Another Kind Of Timeshift

May 21st, 2007at 06:29pm Posted by Eli

What precious natural resource goes from wild abundance to nonexistent scarcity every 24 hours?

Since August 2005, when visits to an Eritrean village prompted him to research global access to artificial light, [Mark] Bent, 49, a former foreign service officer and Houston oilman, has spent $250,000 to develop and manufacture a solar-powered flashlight.

His invention gives up to seven hours of light on a daily solar recharge and can last nearly three years between replacements of three AA batteries costing 80 cents.

Over the last year, he said, he and corporate benefactors like Exxon Mobil have donated 10,500 flashlights to United Nations refugee camps and African aid charities.

Another 10,000 have been provided through a sales program, and 10,000 more have just arrived in Houston awaiting distribution by his company, SunNight Solar.

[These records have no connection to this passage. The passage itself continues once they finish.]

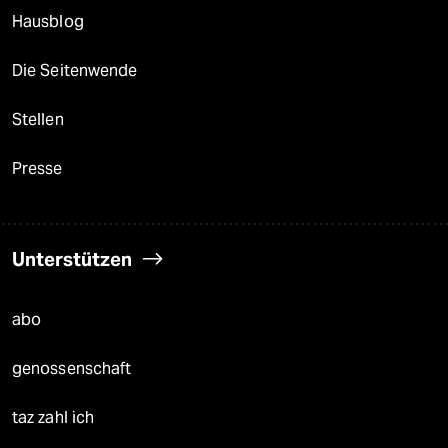
Hausblog
Die Seitenwende
Stellen
Presse
Unterstützen
abo
genossenschaft
taz zahl ich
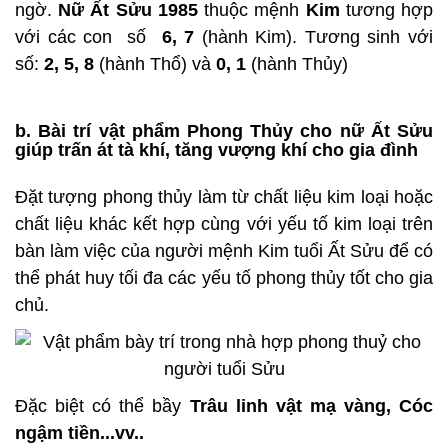
ngờ.
Nữ Ất Sửu 1985
thuộc mệnh
Kim
tương hợp
với các con số
6, 7
(hành Kim). Tương sinh với
số:
2, 5, 8
(hành Thổ) và
0, 1
(hành Thủy)
b. Bài trí vật phẩm Phong Thủy cho nữ Ất Sửu
giúp trấn át tà khí, tăng vượng khí cho gia đình
Đặt tượng phong thủy làm từ chất liệu kim loại hoặc
chất liệu khác kết hợp cùng với yếu tố kim loại trên
bàn làm việc của người mệnh Kim tuổi Ất Sửu để có
thể phát huy tối đa các yếu tố phong thủy tốt cho gia
chủ.
Đặc biệt có thể bầy
Trâu linh vật mạ vàng,
Cóc
ngậm tiền...vv..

“I find it hard sometimes to explain the scope of the problems in these camps with no light,” Mr. Bent said. “If you’re an environmentalist you think about it in terms of discarded batteries and coal and wood burning and kerosene smoke; if you’re a feminist you think of it in terms of security for women and preventing sexual abuse and violence; if you’re an educator you think about it in terms of helping children and adults study at night.”

…Peter Gatkuoth, a Sudanese refugee, wrote on “the importance of Solor.”

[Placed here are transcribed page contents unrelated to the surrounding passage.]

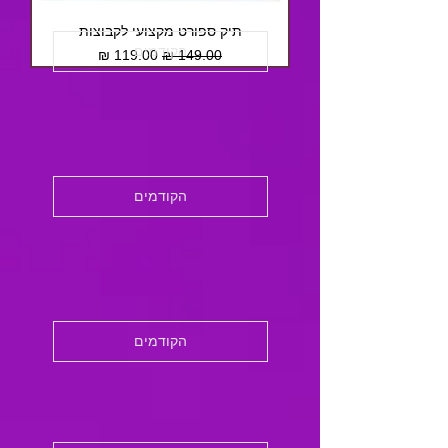
תיק ספורט מקצועי לקבוצות
הקודמים
מחיר רגיל
מחיר מבצע
הקודמים
הקודמים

“In case of thief, we open our solor and the thief ran away,” he wrote. “If there is a sick person at night we will took him with the solor to health center.”

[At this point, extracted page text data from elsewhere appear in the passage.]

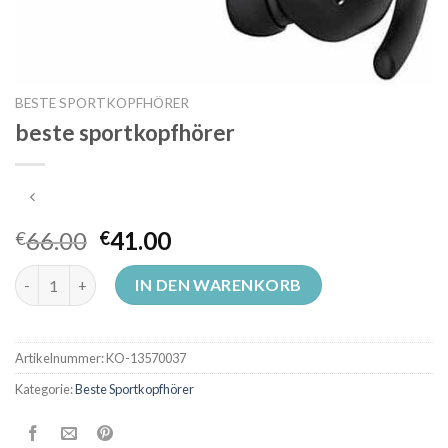
BESTE SPORTKOPFHÖRER
beste sportkopfhörer
66.00
41.00
€
€
beste sportkopfhörer Menge
IN DEN WARENKORB
Artikelnummer:
KO-13570037
Kategorie:
Beste Sportkopfhörer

A shurta, or guard, who called himself just John, said, “I used the light to scare away wild animals.” Others said lights were hung above school desks for children and adults to study after the day’s work.

(…)

“At a dedication ceremony for the first four schools in June 2006,” Mr. Gardner said in an e-mail message, “we noticed that a lot of the children had upper respiratory problems, part of which is likely due to the use of wood, charcoal, candles and kero for lighting in the small homes they have in Kibala.”

The Awty International School, a large prep school in Houston, has sent hundreds of the flashlights to schools it sponsors in Haiti, Cameroon and Ethiopia, said Chantal Duke, executive assistant to the head of school.

“In places where there is absolutely no electricity or running water, having light at night is a luxury many families don’t have and never did and which we take for granted in developed countries,” Ms. Duke said by e-mail.(…)

With a little research, [Bent] discovered that close to two billion people around the world go without affordable access to light.

Of all the privations that Africa is associated with, light is typically not one of them – but if you don’t have electricity or fuel, then your life pretty much shuts down after sunset. Much applause for Mr. Bent.